▸ Recorded data:

________________________

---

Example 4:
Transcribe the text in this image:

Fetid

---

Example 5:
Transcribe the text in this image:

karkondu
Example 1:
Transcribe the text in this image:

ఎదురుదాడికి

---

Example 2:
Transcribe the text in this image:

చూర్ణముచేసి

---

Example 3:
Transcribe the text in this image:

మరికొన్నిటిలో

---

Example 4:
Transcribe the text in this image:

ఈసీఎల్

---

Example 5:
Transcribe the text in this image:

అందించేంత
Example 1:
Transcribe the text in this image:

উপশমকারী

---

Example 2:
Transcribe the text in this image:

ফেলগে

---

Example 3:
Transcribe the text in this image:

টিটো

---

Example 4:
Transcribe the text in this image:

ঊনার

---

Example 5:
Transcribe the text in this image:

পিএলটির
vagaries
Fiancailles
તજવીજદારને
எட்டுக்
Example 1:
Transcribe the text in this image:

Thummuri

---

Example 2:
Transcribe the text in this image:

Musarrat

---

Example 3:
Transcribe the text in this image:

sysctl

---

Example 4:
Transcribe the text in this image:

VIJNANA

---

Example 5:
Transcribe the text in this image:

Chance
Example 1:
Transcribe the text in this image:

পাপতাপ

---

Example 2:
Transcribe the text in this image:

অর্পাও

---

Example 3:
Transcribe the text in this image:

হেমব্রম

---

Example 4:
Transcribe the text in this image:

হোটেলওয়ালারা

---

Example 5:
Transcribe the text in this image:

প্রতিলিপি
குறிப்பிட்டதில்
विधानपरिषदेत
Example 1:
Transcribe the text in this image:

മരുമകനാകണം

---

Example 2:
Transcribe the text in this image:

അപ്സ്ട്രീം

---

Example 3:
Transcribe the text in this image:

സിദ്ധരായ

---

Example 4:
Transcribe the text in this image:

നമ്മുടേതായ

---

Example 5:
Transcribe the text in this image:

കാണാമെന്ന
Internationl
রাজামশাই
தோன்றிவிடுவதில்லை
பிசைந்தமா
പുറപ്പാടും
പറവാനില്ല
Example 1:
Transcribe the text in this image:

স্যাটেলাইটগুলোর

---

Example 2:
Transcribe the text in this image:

________________________

▸ What the exercise asks: Would you output every record above exactly as it stands?

▸ Reply to the exercise:
---

Example 4:
Transcribe the text in this image:

Fetid

---

Example 5:
Transcribe the text in this image:

karkondu
Example 1:
Transcribe the text in this image:

ఎదురుదాడికి

---

Example 2:
Transcribe the text in this image:

చూర్ణముచేసి

---

Example 3:
Transcribe the text in this image:

మరికొన్నిటిలో

---

Example 4:
Transcribe the text in this image:

ఈసీఎల్

---

Example 5:
Transcribe the text in this image:

అందించేంత
Example 1:
Transcribe the text in this image:

উপশমকারী

---

Example 2:
Transcribe the text in this image:

ফেলগে

---

Example 3:
Transcribe the text in this image:

টিটো

---

Example 4:
Transcribe the text in this image:

ঊনার

---

Example 5:
Transcribe the text in this image:

পিএলটির
vagaries
Fiancailles
તજવીજદારને
எட்டுக்
Example 1:
Transcribe the text in this image:

Thummuri

---

Example 2:
Transcribe the text in this image:

Musarrat

---

Example 3:
Transcribe the text in this image:

sysctl

---

Example 4:
Transcribe the text in this image:

VIJNANA

---

Example 5:
Transcribe the text in this image:

Chance
Example 1:
Transcribe the text in this image:

পাপতাপ

---

Example 2:
Transcribe the text in this image:

অর্পাও

---

Example 3:
Transcribe the text in this image:

হেমব্রম

---

Example 4:
Transcribe the text in this image:

হোটেলওয়ালারা

---

Example 5:
Transcribe the text in this image:

প্রতিলিপি
குறிப்பிட்டதில்
विधानपरिषदेत
Example 1:
Transcribe the text in this image:

മരുമകനാകണം

---

Example 2:
Transcribe the text in this image:

അപ്സ്ട്രീം

---

Example 3:
Transcribe the text in this image:

സിദ്ധരായ

---

Example 4:
Transcribe the text in this image:

നമ്മുടേതായ

---

Example 5:
Transcribe the text in this image:

കാണാമെന്ന
Internationl
রাজামশাই
தோன்றிவிடுவதில்லை
பிசைந்தமா
പുറപ്പാടും
പറവാനില്ല
Example 1:
Transcribe the text in this image:

স্যাটেলাইটগুলোর

---

Example 2:
Transcribe the text in this image:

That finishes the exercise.